Studies on the use of gas phase applications of light emitting diodes (LEDs) in photocatalysis are scarce although their photocatalytic decomposition kinetics of environmental pollutants are likely different from those in aqueous solutions. The present study evaluated the use of chips of visible light LEDs to irradiate nitrogen doped titania (N-TiO 2 ) prepared by hydrolysis to decompose gaseous benzene, toluene, ethyl benzene, m -xylene, p -xylene, and o -xylene. Photocatalysts calcined at different temperatures were characterized by various analytical instruments. The degradation efficiency of benzene was close to zero for all conditions. For the other compounds, a conventional 8 W daylight lamp/N-TiO 2 unit gave a higher photocatalytic degradation efficiency as compared with that of visible-LED/N-TiO 2 units.

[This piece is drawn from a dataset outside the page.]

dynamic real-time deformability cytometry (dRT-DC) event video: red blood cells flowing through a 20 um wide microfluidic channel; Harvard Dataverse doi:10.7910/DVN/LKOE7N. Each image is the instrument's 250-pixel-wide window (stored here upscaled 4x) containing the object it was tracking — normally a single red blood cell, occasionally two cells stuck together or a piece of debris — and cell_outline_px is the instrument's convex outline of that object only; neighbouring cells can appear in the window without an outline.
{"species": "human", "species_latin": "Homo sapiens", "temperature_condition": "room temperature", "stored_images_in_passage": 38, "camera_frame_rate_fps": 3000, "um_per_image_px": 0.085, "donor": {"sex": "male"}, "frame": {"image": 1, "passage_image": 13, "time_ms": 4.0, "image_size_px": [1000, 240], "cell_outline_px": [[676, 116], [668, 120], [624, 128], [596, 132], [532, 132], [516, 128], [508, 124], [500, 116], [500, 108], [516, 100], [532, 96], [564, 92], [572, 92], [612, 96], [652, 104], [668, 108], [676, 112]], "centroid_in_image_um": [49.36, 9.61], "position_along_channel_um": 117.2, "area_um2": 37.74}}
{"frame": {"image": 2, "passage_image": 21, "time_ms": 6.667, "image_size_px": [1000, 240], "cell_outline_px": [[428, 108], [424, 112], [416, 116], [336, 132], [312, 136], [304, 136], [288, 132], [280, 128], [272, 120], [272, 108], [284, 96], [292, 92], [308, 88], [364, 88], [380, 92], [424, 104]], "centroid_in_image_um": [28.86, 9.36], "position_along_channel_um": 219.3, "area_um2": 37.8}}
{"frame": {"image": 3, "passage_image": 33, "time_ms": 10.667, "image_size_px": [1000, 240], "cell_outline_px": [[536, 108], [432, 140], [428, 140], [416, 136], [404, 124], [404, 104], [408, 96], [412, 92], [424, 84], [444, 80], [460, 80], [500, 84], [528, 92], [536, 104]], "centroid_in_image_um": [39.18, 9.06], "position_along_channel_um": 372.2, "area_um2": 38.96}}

However, the ratios of degradation efficiency to electric power consumption were higher for the photocatalytic units that used two types of visible-LED lamps (blue and white LEDs). The highest degradation efficiency was observed with the use of a calcination temperature of 350 °C. The average degradation efficiencies for toluene, ethyl benzene, m -xylene, p -xylene, and o -xylene were 35%, 68%, 94%, and 93%, respectively. The use of blue- and white-LEDs, high light intensity, and low initial concentrations gave high photocatalytic activities for the photocatalytic units using visible-LEDs. The morphological and optical properties of the photocatalysts were correlated to explain the dependence of photocatalytic activity on calcination temperature. The results suggest that visible-LEDs are energy efficient light source for photocatalytic gas phase applications, but the activity depends on the operational conditions. The use of chips of visible light emitting diodes to irradiate an annular reactor coated with a nitrogen doped titania catalyst to decompose gaseous aromatic compounds was studied.